▸ LISTA DE ACTIVIDADES
1. Traduce al inglés esta oración del texto sobre la inmigración: «Reprochar esos sentimientos a millones de personas llamándolas discriminadoras, excluyentes o hipócritas es una política fácil que no resuelve un problema que va a más».
2. Prolonga el texto sobre la inmigración a partir de su última oración.

Notamos la creciente
preocupación en amplios sectores de las sociedades democráticas y libres por la
inmigración en masa que reciben y por las minorías que se van formando dentro
de sus fronteras que provienen de distintas culturas, con distintas costumbres,
además de con distintas instituciones y lealtades. Nos sentimos, por otro lado,
inmersos en la problemática de la violencia callejera, los arrebatos verbales
de odio y los crecientes apoyos a los grupos extremistas en determinados
países. Estas reacciones aunque censurables, responden en algunos a un
sentimiento de amenaza a su identidad y cultura, y se basan en las
preocupaciones evocadas por la globalización, las nuevas tecnologías de la
comunicación y una gradual pérdida de la soberanía nacional.
Reprochar esos sentimientos
a millones de personas llamándolas discriminadoras, excluyentes o hipócritas es
una política fácil que no resuelve un problema que va a más. Las ansiedades y
preocupaciones de la gente no deben dejar de ser tenidas en cuenta ni pueden
ser tratadas con eficacia etiquetándolas simplemente de racistas o xenófobas.
Diciendo a la gente que necesitan a los inmigrantes por razones económicas o
demográficas tampoco conseguiremos una discusión útil y válida, y mucho menos
podremos atajar sus profundas dudas para facilitar la acogida. El desafío que
tenemos delante es encontrar formas legítimas y prácticas para resolver a estas
preocupaciones de manera constructiva, a la vez que asegurarnos que estos
sentimientos no den lugar a otros prejuicios antisociales, de odio o dejen paso
a manifestaciones violentas.

▸ LOS DATOS
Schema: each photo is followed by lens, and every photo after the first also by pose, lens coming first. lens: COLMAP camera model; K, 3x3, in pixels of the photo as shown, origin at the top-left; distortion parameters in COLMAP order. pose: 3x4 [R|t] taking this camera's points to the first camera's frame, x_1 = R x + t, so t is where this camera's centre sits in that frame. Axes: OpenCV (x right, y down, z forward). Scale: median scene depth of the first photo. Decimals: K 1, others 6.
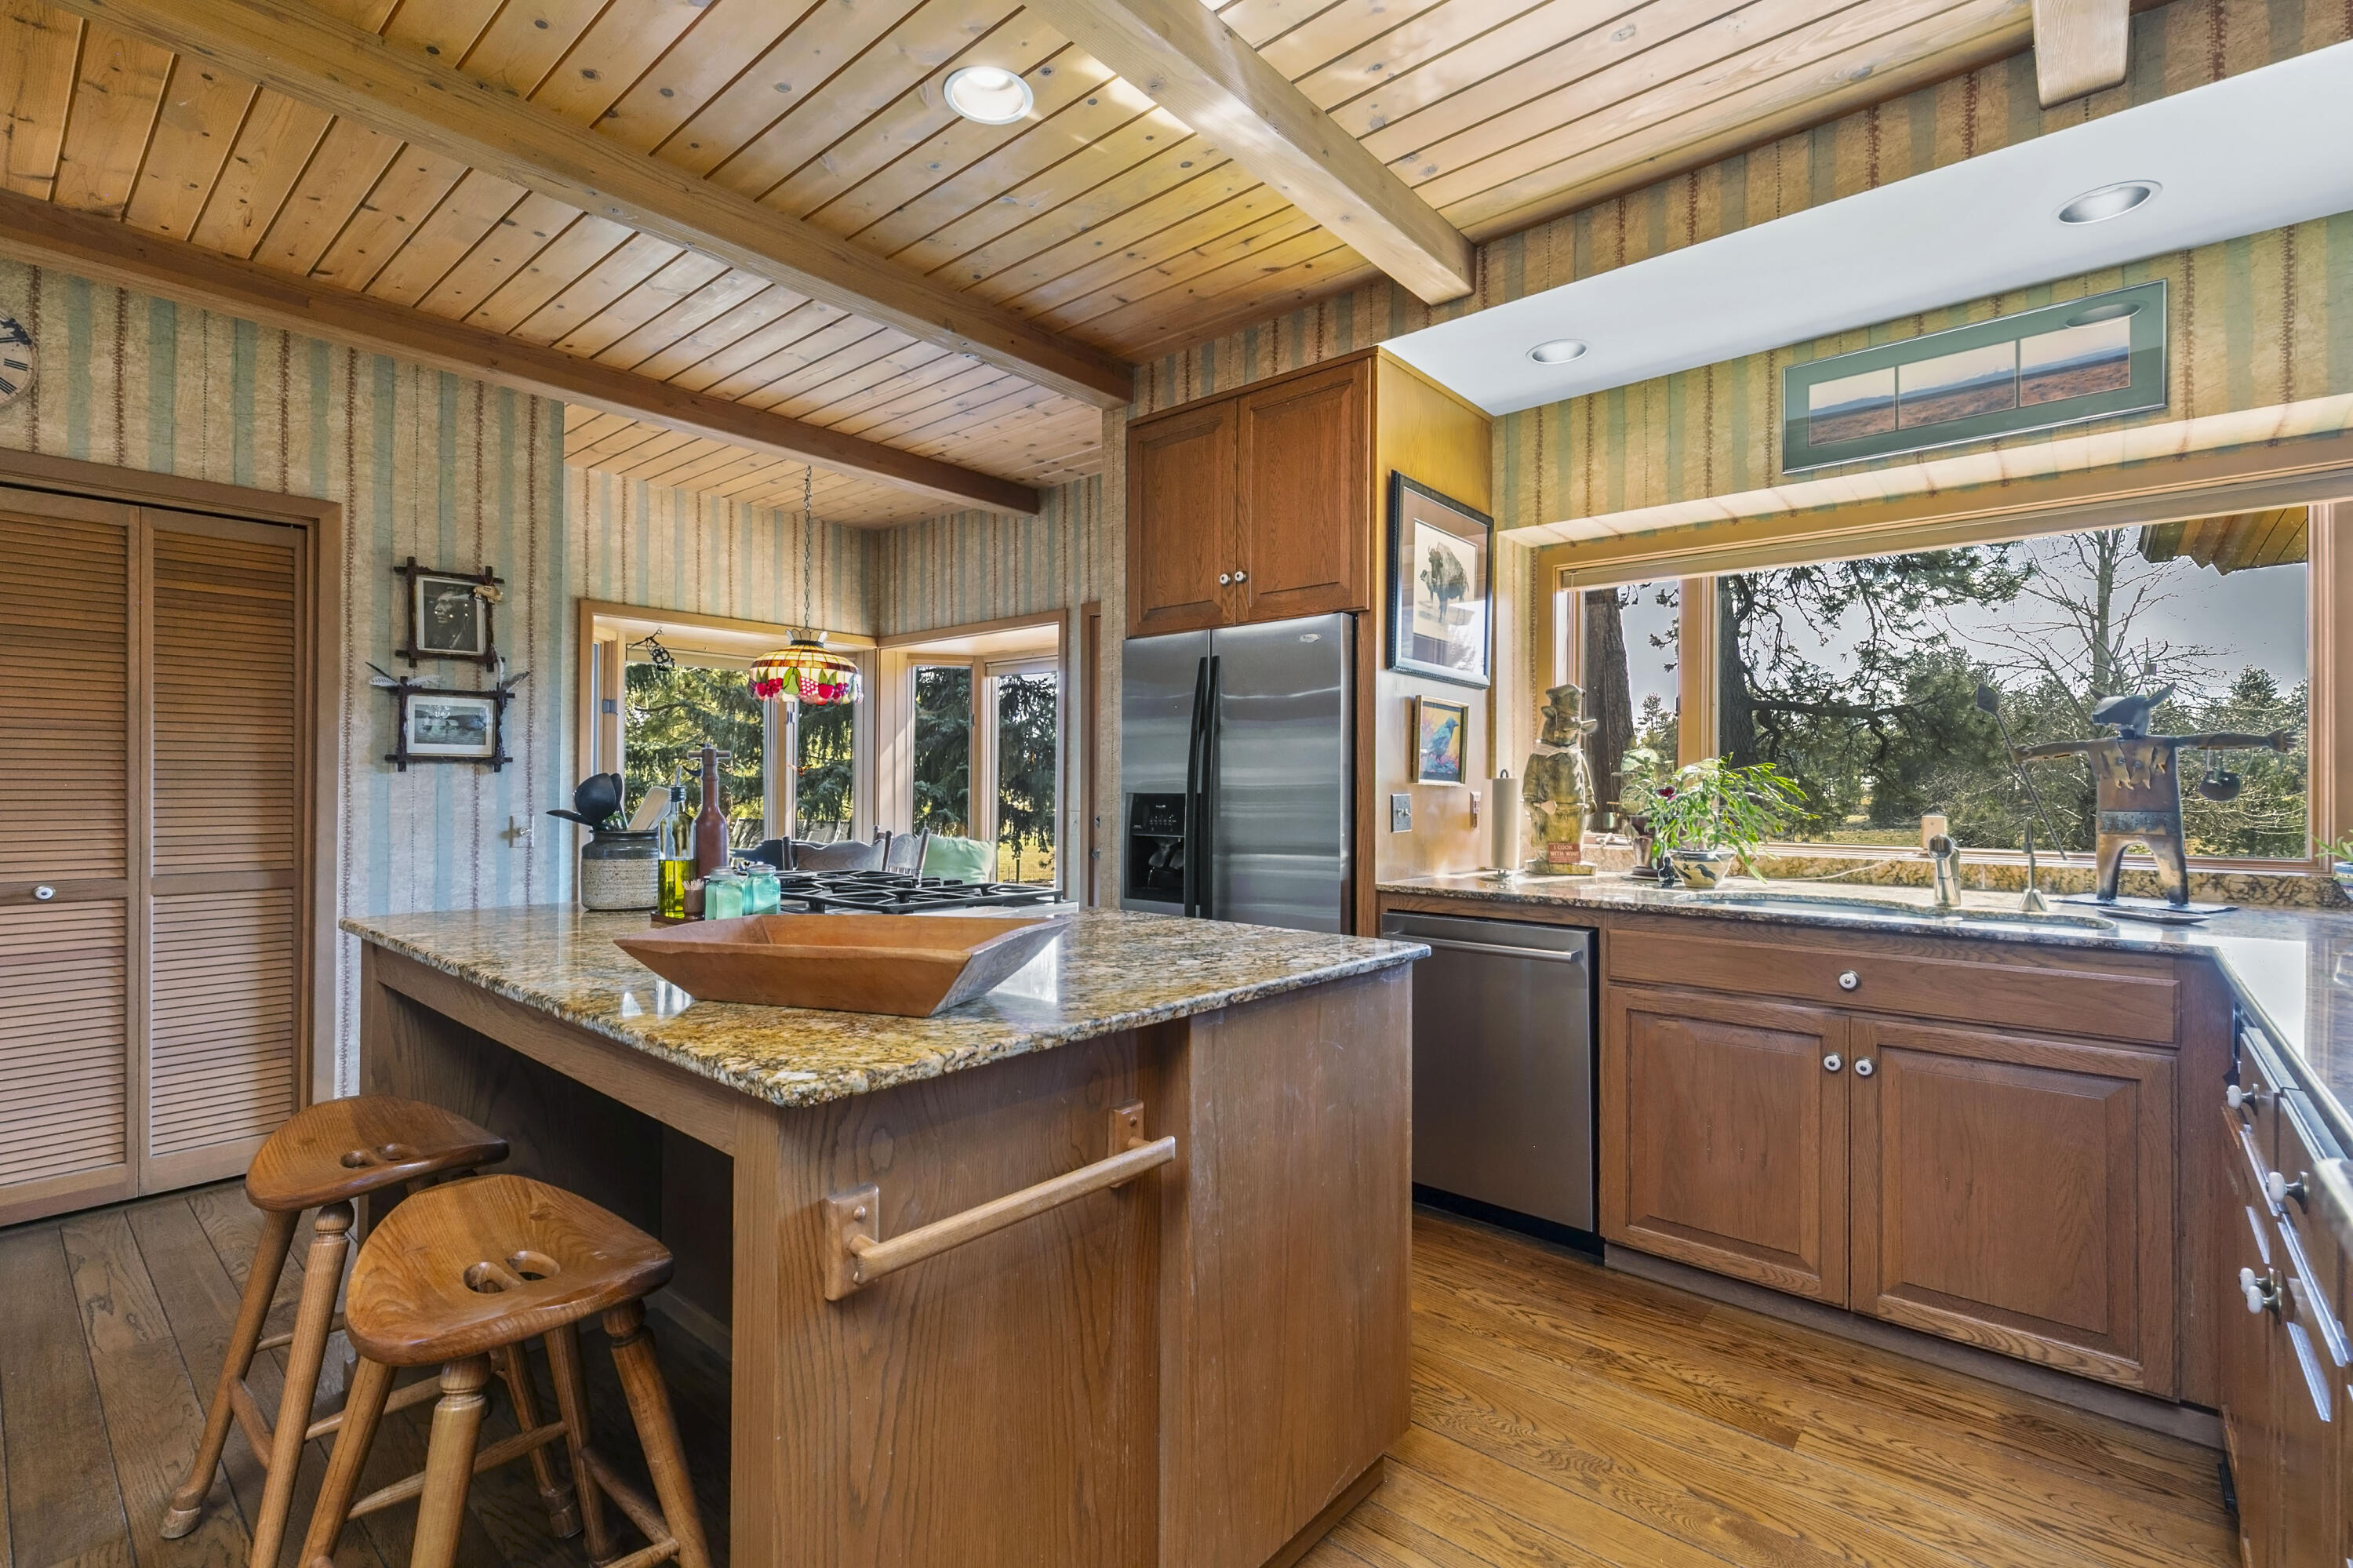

▸ RESPUESTAS
1. Reproaching millions of people for those feelings by calling them discriminatory, exclusionary, or hypocritical is an easy policy that does not solve a growing problem.

2.
Dos aproximaciones deben
ser evitadas: promover la asimilación a toda costa y el multiculturalismo
ilimitado. En primer lugar la asimilación (que exige el abandono por parte de
las minorías de sus distintas instituciones, culturas, valores, hábitos y
conexiones con sus países para adaptarse a la cultura de acogida) es
sociológicamente difícil de alcanzar e implica una ambición innecesaria. Está,
además, moralmente injustificada debido a nuestro respeto por las diferencias
más íntimas como son los dioses a los que rezamos.
En segundo lugar el
multiculturalismo ilimitado (que exige dejar de lado el concepto de valores
compartidos, lealtades e identidad para privilegiar diferencias étnicas y
religiosas, dando por hecho que las naciones pueden ser sustituidas por un gran
número de minorías diversas) es también innecesariamente extremista. Lo más
probable es que el multiculturalismo dé lugar a contragolpes antidemocráticos
ampliando los apoyos a grupos extremistas y llevando a partidos de extrema
derecha y líderes populistas a implementar políticas en contra de las minorías.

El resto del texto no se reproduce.